Our coalition faces opposition from the Pacific Legal Foundation, a libertarian-leaning organization. Pacific represents both the plaintiff in CTM Holdings and another plaintiff in a similar case now pending before the Eighth Circuit Court of Appeals.
That case was recently brought back before the Supreme Court in the wake of its decision to overturn Chevron deference. The end of Chevron deference was a break in decades of precedent by the Supreme Court’s extremist right-wing majority, which believes the judiciary is more qualified to opine on highly technical questions than agencies full of subject matter experts.
Pacific Legal Foundation also represented the notoriously litigious plaintiff in Sackett v. EPA. This case led the Supreme Court to severely curtail Clean Water Act protections for wetlands.
This time, they’ll have to go through us.
We’ll Keep Fighting with Farmers for the Programs They Depend On
The plaintiffs in these ongoing cases are at a disadvantage — we have the law on our side. Multiple courts have already agreed that granting access to funding based on reasonable public policy goals is perfectly constitutional.
Moreover, granting our intervention motion just makes sense. Farmers deserve a seat at the table to defend the programs they and their communities have relied on for decades.

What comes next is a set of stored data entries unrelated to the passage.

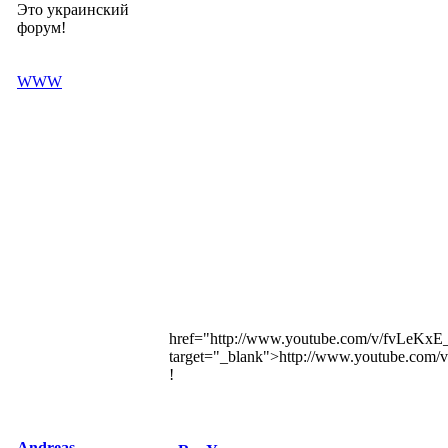
Это украинский
форум!
WWW
href="http://www.youtube.com/v/fvLeK
target="_blank">http://www.youtube.c
!
Andreas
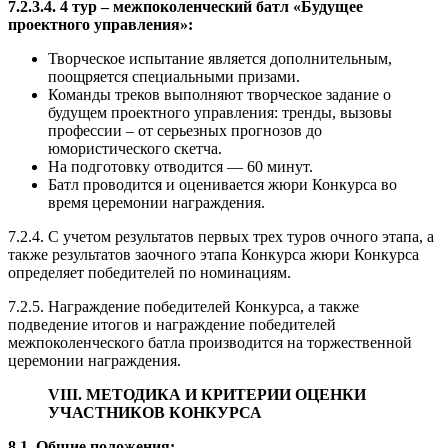
7.2.3.4. 4 тур – межпоколенческий батл «Будущее
проектного управления»:
Творческое испытание является дополнительным,
поощряется специальными призами.
Команды треков выполняют творческое задание о
будущем проектного управления: тренды, вызовы
профессии – от серьезных прогнозов до
юмористического скетча.
На подготовку отводится — 60 минут.
Батл проводится и оценивается жюри Конкурса во
время церемонии награждения.
7.2.4. С учетом результатов первых трех туров очного этапа, а
также результатов заочного этапа Конкурса жюри Конкурса
определяет победителей по номинациям.
7.2.5. Награждение победителей Конкурса, а также
подведение итогов и награждение победителей
межпоколенческого батла производится на торжественной
церемонии награждения.
VIII. МЕТОДИКА И КРИТЕРИИ ОЦЕНКИ
УЧАСТНИКОВ КОНКУРСА
8.1. Общие положения:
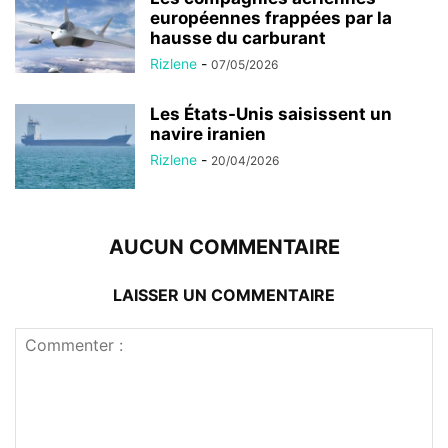
européennes frappées par la
hausse du carburant
Rizlene
-
07/05/2026
Les États-Unis saisissent un
navire iranien
Rizlene
-
20/04/2026
AUCUN COMMENTAIRE
LAISSER UN COMMENTAIRE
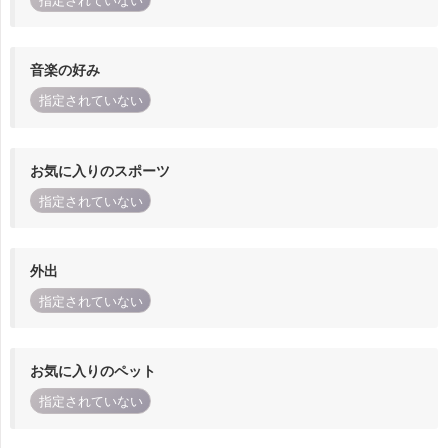
指定されていない
音楽の好み
指定されていない
お気に入りのスポーツ
指定されていない
外出
指定されていない
お気に入りのペット
指定されていない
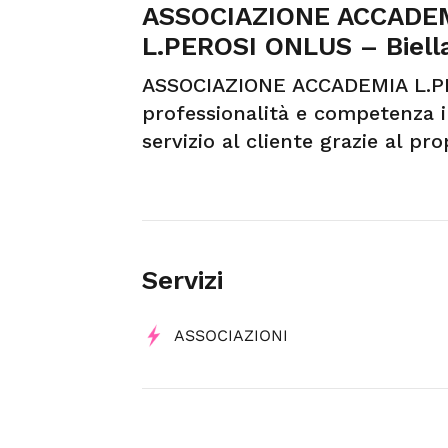
ASSOCIAZIONE ACCADEM
L.PEROSI ONLUS – Biell
ASSOCIAZIONE ACCADEMIA L.P
professionalità e competenza 
servizio al cliente grazie al pr
Servizi
ASSOCIAZIONI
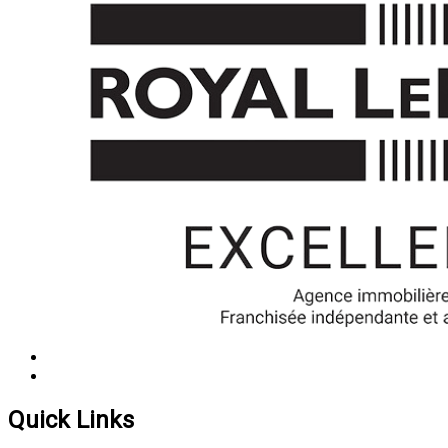
Quick Links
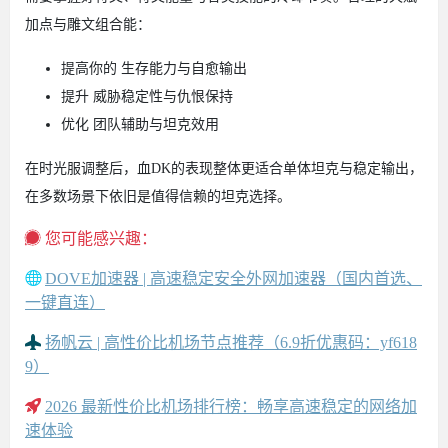
加点与雕文组合能：
提高你的 生存能力与自愈输出
提升 威胁稳定性与仇恨保持
优化 团队辅助与坦克效用
在时光服调整后，血DK的表现整体更适合单体坦克与稳定输出，
在多数场景下依旧是值得信赖的坦克选择。
您可能感兴趣：
DOVE加速器 | 高速稳定安全外网加速器（国内首选、
一键直连）
扬帆云 | 高性价比机场节点推荐（6.9折优惠码：yf618
9）
2026 最新性价比机场排行榜：畅享高速稳定的网络加
速体验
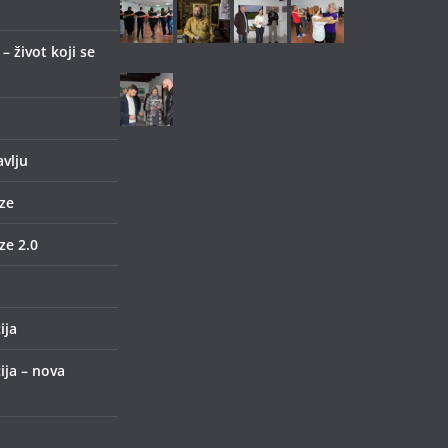
 život koji se
avlju
ze
e 2.0
ija
ija – nova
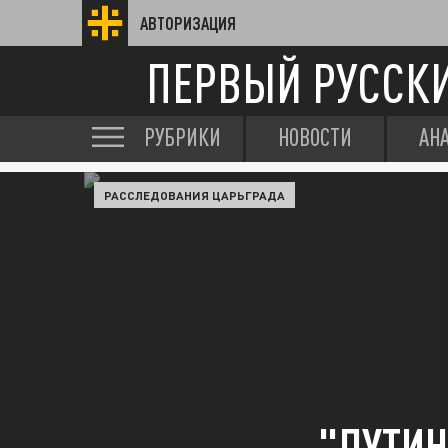
АВТОРИЗАЦИЯ
ПЕРВЫЙ РУССК
РУБРИКИ
НОВОСТИ
АН
РАССЛЕДОВАНИЯ ЦАРЬГРАДА
"ПУТИН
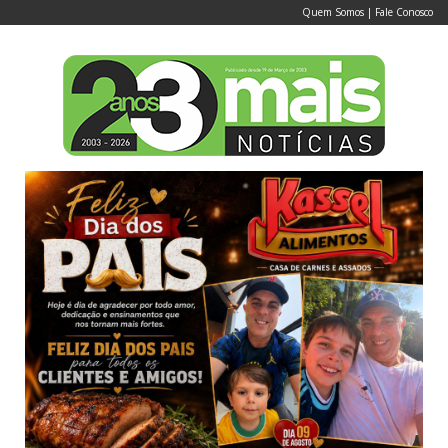
Quem Somos
|
Fale Conosco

The government should be allowed to help farmers steward the land for future generations. This commonsense policy goal has been enshrined in USDA programs for almost a century. However, with Trump once again entering the White House, this is all under threat.
If Project 2025 and the President’s agenda succeed in gutting agencies’ power to regulate, they will clear the way for polluting corporate interests to run wild. But first, they will have to go through us.
Here at Food & Water Watch, we believe family farmers and the long-term sustainability of their land matter more than corporate profits. We can and will use the Constitution to fight back. Through the courts, we plan to safeguard agencies’ power until we have an administration that agrees sustainable farmers are worth protecting.